Institute of Medical Informatics and Statistics, Christian-Albrechts University, Kiel, Germany.
PLoS One. 2015 Jul 10;10(7):e0132150. doi: 10.1371/journal.pone.0132150. eCollection 2015.
Guided by the practice of classical epidemiology, research into the genetic basis of complex disease has usually taken for granted the dictum that causative mutations are invariably over-represented among clinically affected as compared to unaffected individuals. However, we show that this supposition is not true and that a mutation contributing to the etiology of a complex disease can, under certain circumstances, be depleted among patients. Populations with defined disease prevalence were repeatedly simulated under a Wright-Fisher model, assuming various types of population history and genotype-phenotype relationship. For each simulation, the resulting mutation-specific population frequencies and odds ratios (ORs) were evaluated. In addition, the relationship between mutation frequency and OR was studied using real data from the NIH GWAS catalogue of reported phenotype associations of single-nucleotide polymorphisms (SNPs). While rare diseases (prevalence <1%) were found to be consistently caused by rare mutations with ORs>1, up to 20% of mutations causing a pandemic disease (prevalence 10-20%) had ORs<1, and their population frequency ranged from 0% to 100%. Moreover, simulation-based ORs exhibited a wide distribution, irrespective of mutation frequency. In conclusion, a substantial proportion of mutations causing common complex diseases may appear 'protective' in genetic epidemiological studies and hence would normally tend to be excluded, albeit erroneously, from further study. This apparently paradoxical result is explicable in terms of mutual confounding of the respective genotype-phenotype relationships due to a negative correlation between causal mutations induced by their common gene genealogy. As would be predicted by our findings, a significant negative correlation became apparent in published genome-wide association studies between the OR of genetic variants associated with a particular disease and the prevalence of that disease.
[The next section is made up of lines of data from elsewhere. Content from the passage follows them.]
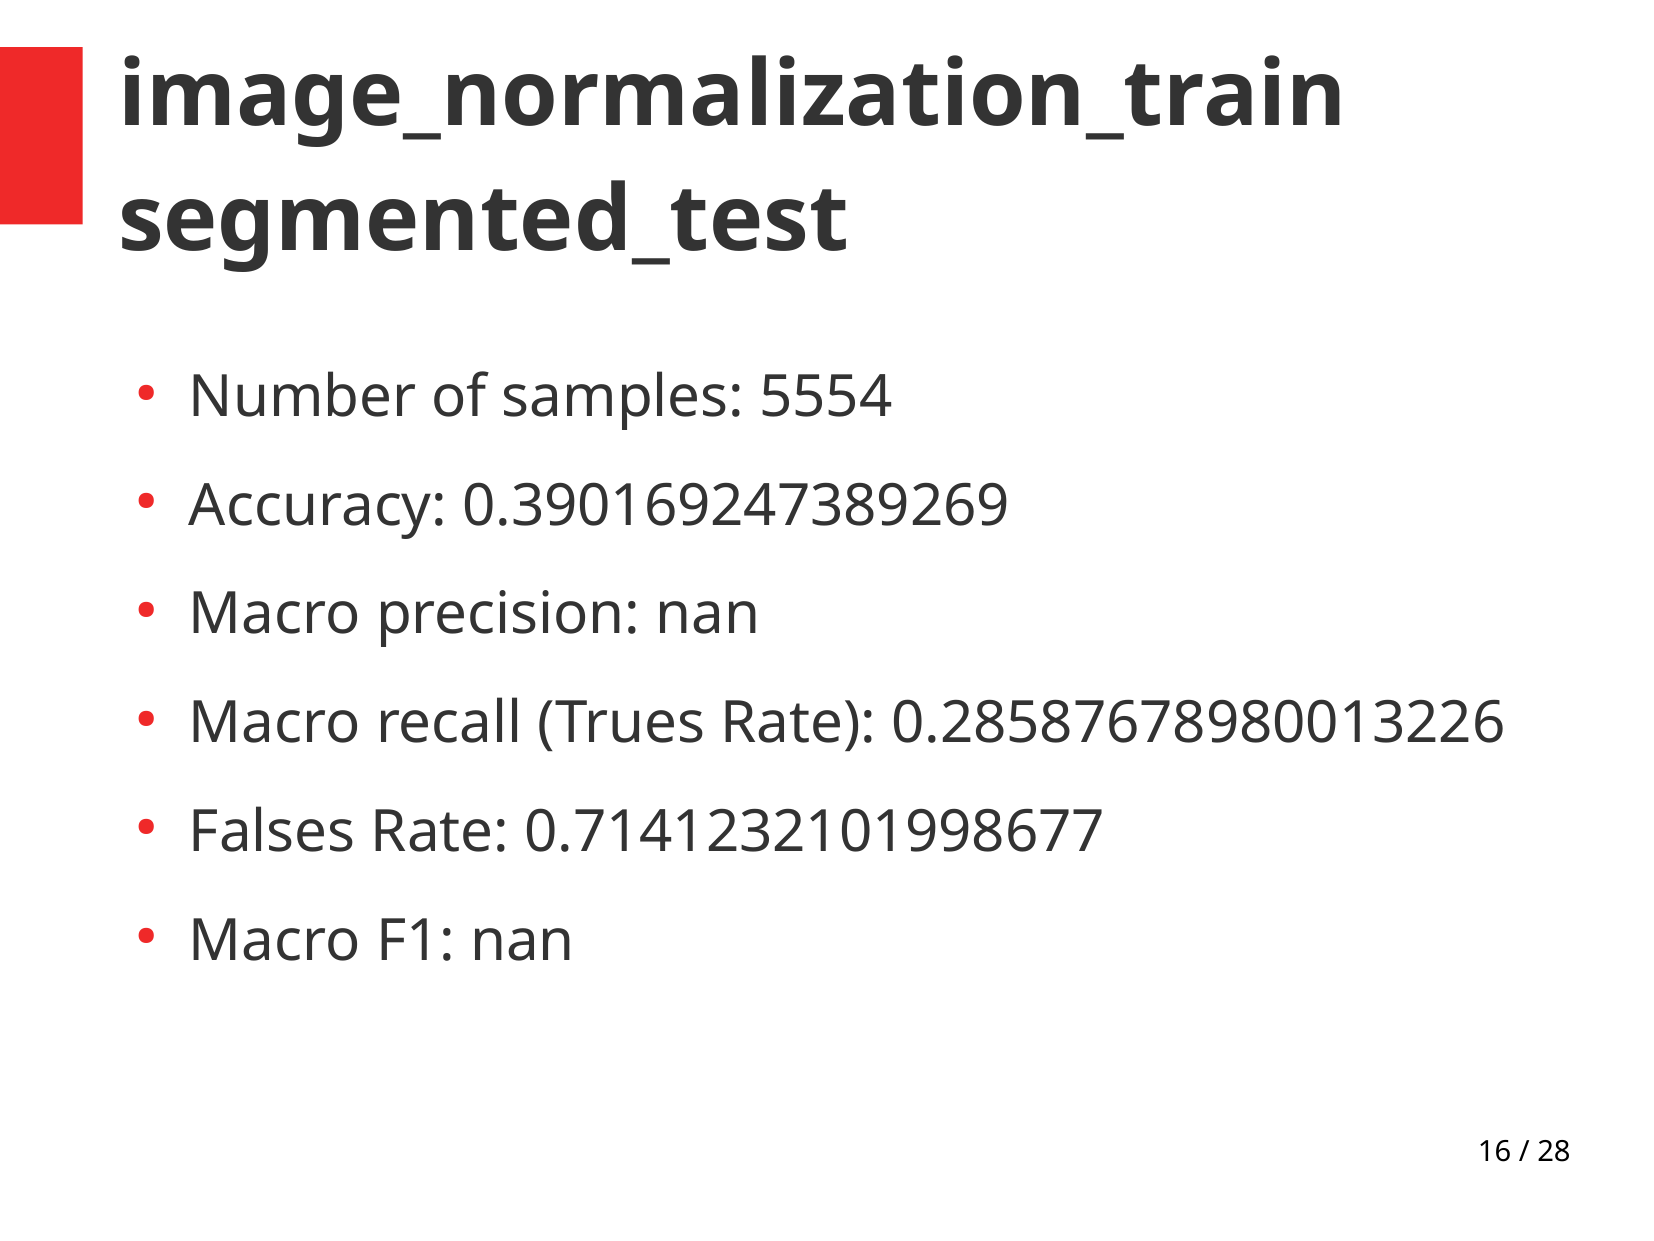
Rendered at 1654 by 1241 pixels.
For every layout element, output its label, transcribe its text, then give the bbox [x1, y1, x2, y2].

list Number of samples: 5554 Accuracy: 0.390169247389269 Macro precision: nan Macro recall (Trues Rate): 0.28587678980013226 Falses Rate: 0.7141232101998677 Macro F1: nan [118, 354, 1536, 1074]
title image_normalization_train segmented_test [118, 45, 1571, 260]
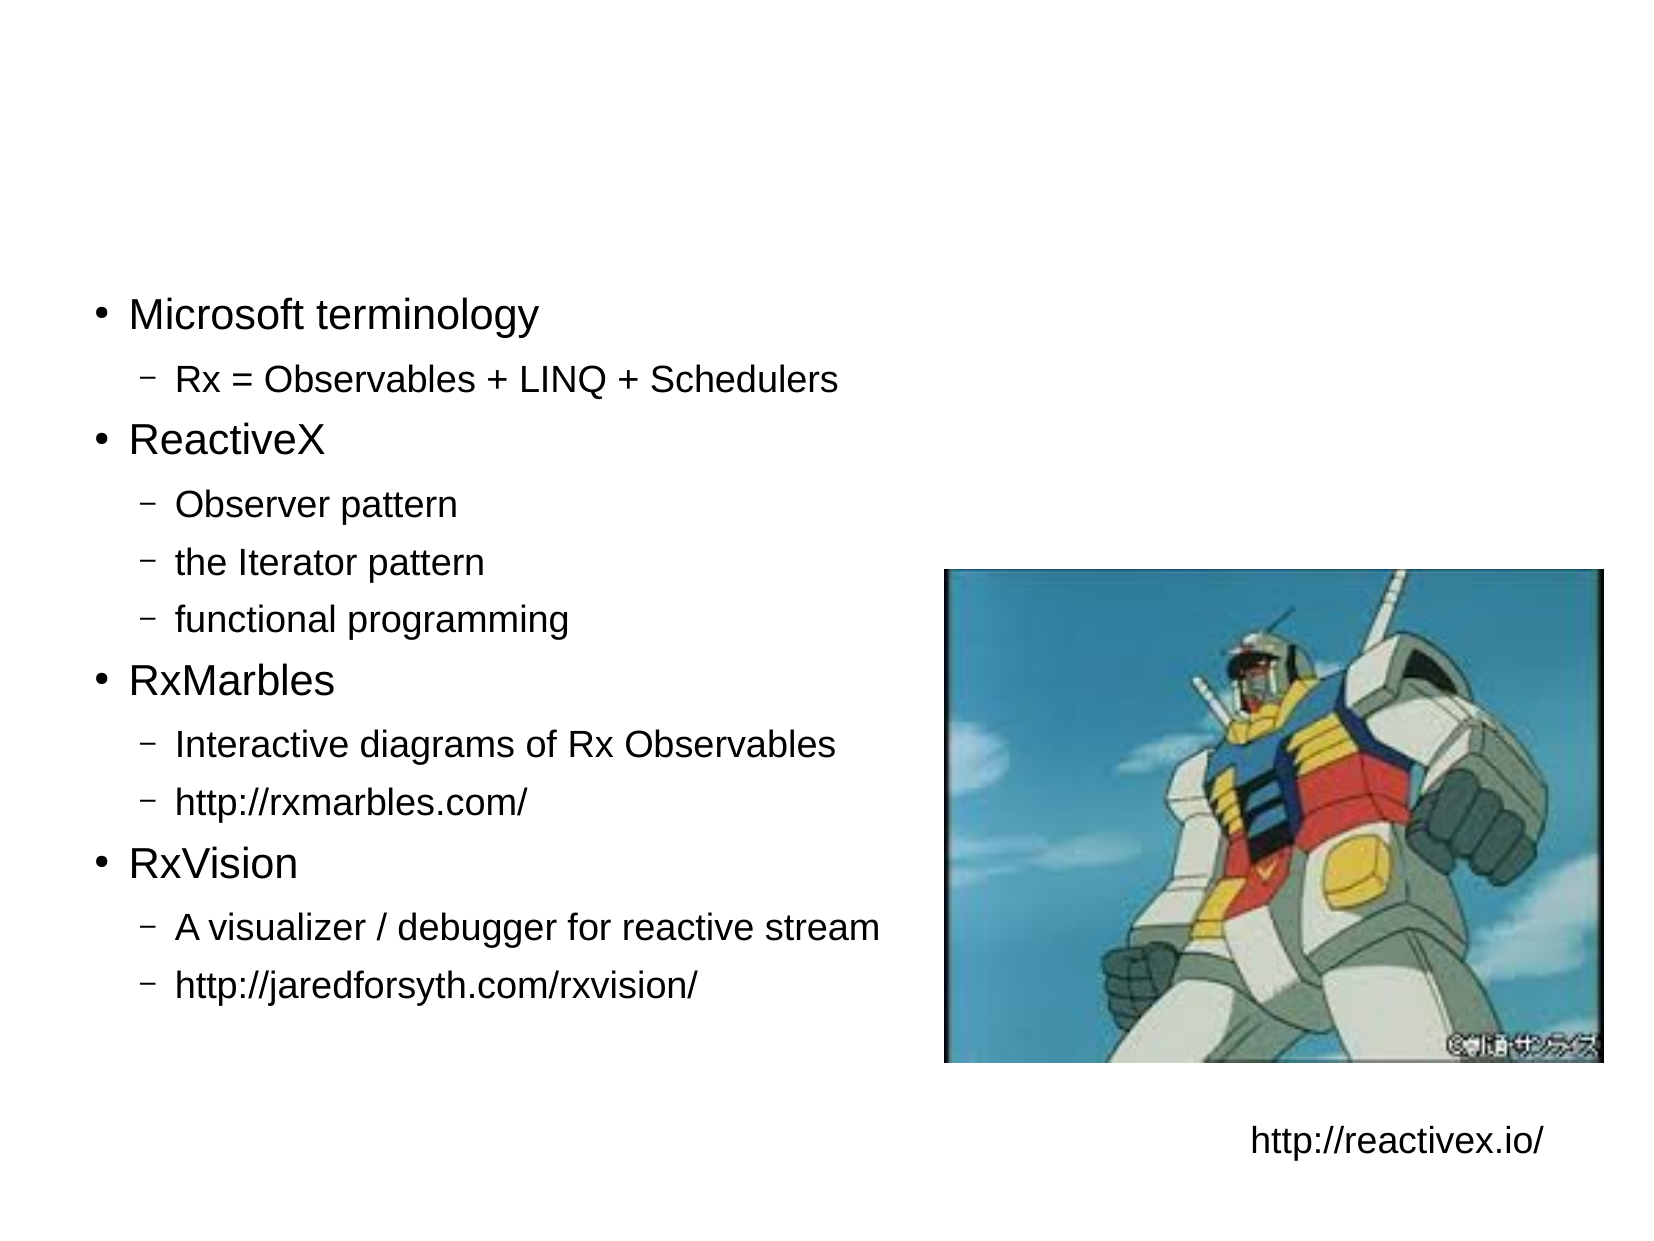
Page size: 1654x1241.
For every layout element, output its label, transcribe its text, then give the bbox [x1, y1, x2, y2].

text_box http://reactivex.io/ [1235, 1112, 1560, 1170]
picture [944, 569, 1604, 1063]
list Microsoft terminology Rx = Observables + LINQ + Schedulers ReactiveX Observer pattern the Iterator pattern functional programming RxMarbles Interactive diagrams of Rx Observables http://rxmarbles.com/ RxVision A visualizer / debugger for reactive stream http://jaredforsyth.com/rxvision/ [82, 290, 1571, 1010]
在经典流行病学实践的指导下,对复杂疾病遗传基础的研究通常理所当然地认为,与未受影响的个体相比,致病突变在临床受影响个体中总是过度富集。然而,我们发现这种假设并不正确,在某些情况下,导致复杂疾病病因的突变在患者中可能会减少。在赖特 - 费希尔模型下,反复模拟具有特定疾病患病率的人群,假设各种类型的群体历史和基因型 - 表型关系。对于每次模拟,评估产生的特定突变的群体频率和优势比(OR)。此外,使用来自美国国立卫生研究院全基因组关联研究(GWAS)目录中报道的单核苷酸多态性(SNP)表型关联的真实数据,研究了突变频率与OR之间的关系。虽然发现罕见疾病(患病率<1%)始终由OR>1的罕见突变引起,但高达20%的导致大流行疾病(患病率10 - 20%)的突变OR<1,其群体频率范围为0%至100%。此外,基于模拟的OR呈现出广泛的分布,与突变频率无关。总之,在遗传流行病学研究中,相当一部分导致常见复杂疾病的突变可能显得具有“保护性”,因此通常会被错误地排除在进一步研究之外。这一明显矛盾的结果可以通过共同基因谱系诱导的因果突变之间的负相关导致各自基因型 - 表型关系的相互混淆来解释。正如我们的研究结果所预测的那样,在已发表的全基因组关联研究中,与特定疾病相关的遗传变异的OR与该疾病的患病率之间出现了显著的负相关。